Oleh: B. B. Soegiono, Penulis lepas.
Setelah dari seminggu sebelumnya merencanakan pertemuan, akhirnya pada Minggu, 13 Desember 2020, aku, Kim Al Ghozali AM (Kim Al Ghozali], dan Afrizal Malna mengeksekusi rencana tersebut. Kami bertemu di Coffee Toffee, tempat yang direkomendasi oleh Afrizal. Sedangkan hari dan waktunya; aku dan Kim yang menentukan. Sebab, Afrizal sendiri juga memasrahkan hari dan waktu pertemuan kepada kami berdua. Hal itu dilakukannya mungkin karena dia tidak mau ambil pusing soal hari dan waktu, yang penting urusan tempat telah sesuai dengan kemauannya: Coffee Toffee di Surabaya.
Pada pertemuan itu, Afrizal menunggu sekitar 1 jam di tempat tersebut. Waktu bertemu yang sebelumnya disepakati yaitu pukul 16.00 WIB. Namun, karena hujan turun di luar perkiraan manusia, kami berdua (aku dan Kim) terjebak hujan yang sangat deras dari Sidoarjo. Dan, kami tidak bisa menerobos hujan begitu saja, karena persoalan barang-barang yang kami bawa, seperti gitar, laptop, dan buku-buku pribadi, tanpa persediaan mantel yang memadai. Walhasil, dengan adanya kendala tersebut, kami yang sudah dihubungi oleh Afrizal sejak pukul 15.58 WIB; datang atau tiba ke kediamannya pada pukul 17.02 WIB.
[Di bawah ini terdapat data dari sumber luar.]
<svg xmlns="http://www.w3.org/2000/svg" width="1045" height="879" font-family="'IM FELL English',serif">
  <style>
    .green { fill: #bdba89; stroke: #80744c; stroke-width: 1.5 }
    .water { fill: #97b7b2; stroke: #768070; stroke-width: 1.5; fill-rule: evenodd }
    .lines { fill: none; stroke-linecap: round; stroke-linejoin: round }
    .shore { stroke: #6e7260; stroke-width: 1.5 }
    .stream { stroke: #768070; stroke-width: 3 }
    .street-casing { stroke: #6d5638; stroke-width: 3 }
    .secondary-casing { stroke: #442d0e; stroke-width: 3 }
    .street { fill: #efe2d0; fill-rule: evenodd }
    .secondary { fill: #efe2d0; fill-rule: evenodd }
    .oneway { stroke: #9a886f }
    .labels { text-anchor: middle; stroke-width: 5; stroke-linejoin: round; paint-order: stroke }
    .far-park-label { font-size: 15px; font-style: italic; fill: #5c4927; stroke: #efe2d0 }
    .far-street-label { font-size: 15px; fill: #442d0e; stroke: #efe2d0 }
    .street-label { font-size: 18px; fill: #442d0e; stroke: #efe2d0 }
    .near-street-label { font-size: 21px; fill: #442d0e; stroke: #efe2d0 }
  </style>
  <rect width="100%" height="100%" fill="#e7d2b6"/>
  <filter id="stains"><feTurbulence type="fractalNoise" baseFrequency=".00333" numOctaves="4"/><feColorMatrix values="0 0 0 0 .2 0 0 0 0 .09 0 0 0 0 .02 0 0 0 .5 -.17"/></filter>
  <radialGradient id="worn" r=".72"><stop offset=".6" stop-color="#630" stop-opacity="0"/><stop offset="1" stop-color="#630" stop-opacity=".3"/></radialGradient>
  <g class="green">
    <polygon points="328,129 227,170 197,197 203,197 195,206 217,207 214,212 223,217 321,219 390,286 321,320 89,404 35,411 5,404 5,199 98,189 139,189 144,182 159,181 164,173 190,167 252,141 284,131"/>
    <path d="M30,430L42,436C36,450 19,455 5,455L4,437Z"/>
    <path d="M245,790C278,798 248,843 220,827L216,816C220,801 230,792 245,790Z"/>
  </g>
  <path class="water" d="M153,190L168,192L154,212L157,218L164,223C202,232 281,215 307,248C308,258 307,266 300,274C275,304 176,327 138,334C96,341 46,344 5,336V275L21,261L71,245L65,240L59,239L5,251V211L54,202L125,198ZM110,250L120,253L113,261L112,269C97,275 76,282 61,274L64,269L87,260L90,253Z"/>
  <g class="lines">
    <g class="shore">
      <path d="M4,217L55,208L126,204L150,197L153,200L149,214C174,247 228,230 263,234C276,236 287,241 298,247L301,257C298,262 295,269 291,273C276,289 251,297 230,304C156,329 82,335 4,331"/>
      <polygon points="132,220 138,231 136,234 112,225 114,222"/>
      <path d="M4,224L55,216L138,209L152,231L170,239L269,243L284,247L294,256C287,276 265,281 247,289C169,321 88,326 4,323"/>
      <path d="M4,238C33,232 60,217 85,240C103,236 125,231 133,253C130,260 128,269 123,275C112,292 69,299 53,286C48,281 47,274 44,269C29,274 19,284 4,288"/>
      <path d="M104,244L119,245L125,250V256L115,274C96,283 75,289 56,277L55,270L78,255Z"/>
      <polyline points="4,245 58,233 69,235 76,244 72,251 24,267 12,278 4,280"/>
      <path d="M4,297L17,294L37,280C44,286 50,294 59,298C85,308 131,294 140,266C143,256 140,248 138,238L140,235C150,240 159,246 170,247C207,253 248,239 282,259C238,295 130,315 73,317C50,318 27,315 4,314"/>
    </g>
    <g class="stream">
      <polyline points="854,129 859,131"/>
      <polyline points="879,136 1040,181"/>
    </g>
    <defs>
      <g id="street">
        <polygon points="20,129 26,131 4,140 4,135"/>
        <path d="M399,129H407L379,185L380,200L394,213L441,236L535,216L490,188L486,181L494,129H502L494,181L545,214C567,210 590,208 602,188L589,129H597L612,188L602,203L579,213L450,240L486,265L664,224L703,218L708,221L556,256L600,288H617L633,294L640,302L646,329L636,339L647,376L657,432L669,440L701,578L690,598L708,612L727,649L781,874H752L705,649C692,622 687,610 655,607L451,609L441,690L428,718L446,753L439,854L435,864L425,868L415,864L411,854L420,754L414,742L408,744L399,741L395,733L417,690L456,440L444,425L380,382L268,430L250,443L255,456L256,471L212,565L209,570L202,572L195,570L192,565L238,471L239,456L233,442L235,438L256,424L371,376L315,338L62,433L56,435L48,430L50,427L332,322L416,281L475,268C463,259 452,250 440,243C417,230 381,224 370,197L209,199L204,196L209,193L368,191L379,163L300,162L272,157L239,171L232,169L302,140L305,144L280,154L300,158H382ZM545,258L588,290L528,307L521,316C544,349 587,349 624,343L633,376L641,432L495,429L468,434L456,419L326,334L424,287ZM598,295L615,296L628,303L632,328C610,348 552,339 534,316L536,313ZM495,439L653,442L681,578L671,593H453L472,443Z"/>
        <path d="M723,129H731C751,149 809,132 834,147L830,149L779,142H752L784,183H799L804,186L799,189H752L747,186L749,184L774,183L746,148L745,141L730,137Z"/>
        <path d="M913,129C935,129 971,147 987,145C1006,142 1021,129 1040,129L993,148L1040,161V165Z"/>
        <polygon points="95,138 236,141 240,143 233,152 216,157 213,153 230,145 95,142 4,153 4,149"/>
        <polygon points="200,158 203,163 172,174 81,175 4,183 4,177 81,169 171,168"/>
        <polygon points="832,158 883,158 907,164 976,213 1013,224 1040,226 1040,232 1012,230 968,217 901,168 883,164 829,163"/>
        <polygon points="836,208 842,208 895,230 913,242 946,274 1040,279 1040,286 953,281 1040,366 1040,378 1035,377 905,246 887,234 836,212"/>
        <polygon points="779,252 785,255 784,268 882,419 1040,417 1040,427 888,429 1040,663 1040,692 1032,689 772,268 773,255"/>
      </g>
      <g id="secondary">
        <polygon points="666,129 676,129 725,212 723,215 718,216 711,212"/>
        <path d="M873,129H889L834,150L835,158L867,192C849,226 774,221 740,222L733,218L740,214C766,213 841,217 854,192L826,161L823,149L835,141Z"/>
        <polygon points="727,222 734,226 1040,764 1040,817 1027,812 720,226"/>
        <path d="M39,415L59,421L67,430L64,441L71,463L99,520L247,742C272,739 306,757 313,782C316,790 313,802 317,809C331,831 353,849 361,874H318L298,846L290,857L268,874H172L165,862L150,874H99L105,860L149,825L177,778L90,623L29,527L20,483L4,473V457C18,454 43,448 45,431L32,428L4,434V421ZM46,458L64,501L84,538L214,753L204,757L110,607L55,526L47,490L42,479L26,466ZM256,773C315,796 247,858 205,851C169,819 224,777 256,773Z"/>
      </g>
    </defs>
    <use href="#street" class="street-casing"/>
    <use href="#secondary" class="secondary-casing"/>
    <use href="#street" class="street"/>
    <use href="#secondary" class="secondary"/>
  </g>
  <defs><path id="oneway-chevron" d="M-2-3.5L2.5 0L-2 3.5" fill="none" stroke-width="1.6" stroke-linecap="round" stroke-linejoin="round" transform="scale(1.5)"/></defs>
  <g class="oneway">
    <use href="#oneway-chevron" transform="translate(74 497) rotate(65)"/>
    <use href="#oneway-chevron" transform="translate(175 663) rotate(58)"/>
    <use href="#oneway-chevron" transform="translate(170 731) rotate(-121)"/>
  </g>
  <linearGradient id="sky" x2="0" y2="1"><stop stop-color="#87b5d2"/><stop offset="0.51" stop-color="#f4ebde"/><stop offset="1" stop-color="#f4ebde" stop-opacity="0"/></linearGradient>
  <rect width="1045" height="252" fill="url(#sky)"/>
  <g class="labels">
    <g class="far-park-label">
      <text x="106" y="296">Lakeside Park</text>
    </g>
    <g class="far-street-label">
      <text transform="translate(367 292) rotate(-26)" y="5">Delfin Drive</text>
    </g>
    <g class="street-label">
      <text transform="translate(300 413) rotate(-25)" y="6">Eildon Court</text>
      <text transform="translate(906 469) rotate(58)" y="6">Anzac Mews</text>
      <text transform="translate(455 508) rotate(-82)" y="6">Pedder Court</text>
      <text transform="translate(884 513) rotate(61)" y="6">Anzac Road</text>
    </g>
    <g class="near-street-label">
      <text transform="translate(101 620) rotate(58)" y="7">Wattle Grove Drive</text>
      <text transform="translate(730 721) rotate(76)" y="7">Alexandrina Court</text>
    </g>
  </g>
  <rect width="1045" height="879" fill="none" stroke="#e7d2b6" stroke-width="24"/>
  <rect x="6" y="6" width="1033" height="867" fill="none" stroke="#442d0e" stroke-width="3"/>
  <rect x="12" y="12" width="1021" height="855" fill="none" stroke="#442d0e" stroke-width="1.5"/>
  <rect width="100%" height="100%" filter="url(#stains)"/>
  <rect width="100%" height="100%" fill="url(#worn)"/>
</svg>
Setelah melakukan basa-basi pertemuan, sambil menikmati lintingan rokok produksi sendiri, pesanan kopi [karena di tempat itu tidak menjual bir], dan sebungkus Jarum Super, kami bertiga melakukan pembicaraan yang cukup cair. Pembicaraan yang kami lakukan tidak hanya berfokus pada hal-hal yang menjadi fokus bidang kami, tetapi apa pun, tanpa terkecuali. Misalnya, tentang persoalan identitas setiap orang, aktivitas kerja, isu Covid-19 yang semakin absurd, kesenian (teks maupun nonteks), dan lain-lain.
Di dalam pertemuan itu, tidak ada yang menjadi pendominasi berbicara, tidak ada yang terfokus berperan sebagai subjek dan tidak ada yang terfokus berperan sebagai objek, tetapi sama-sama mengambil kedua peran tersebut. Artinya, pada bagian tertentu di antara kami bertiga ada yang menjadi pembicara dan ada yang menjadi pendengar, begitu seterusnya secara bergantian.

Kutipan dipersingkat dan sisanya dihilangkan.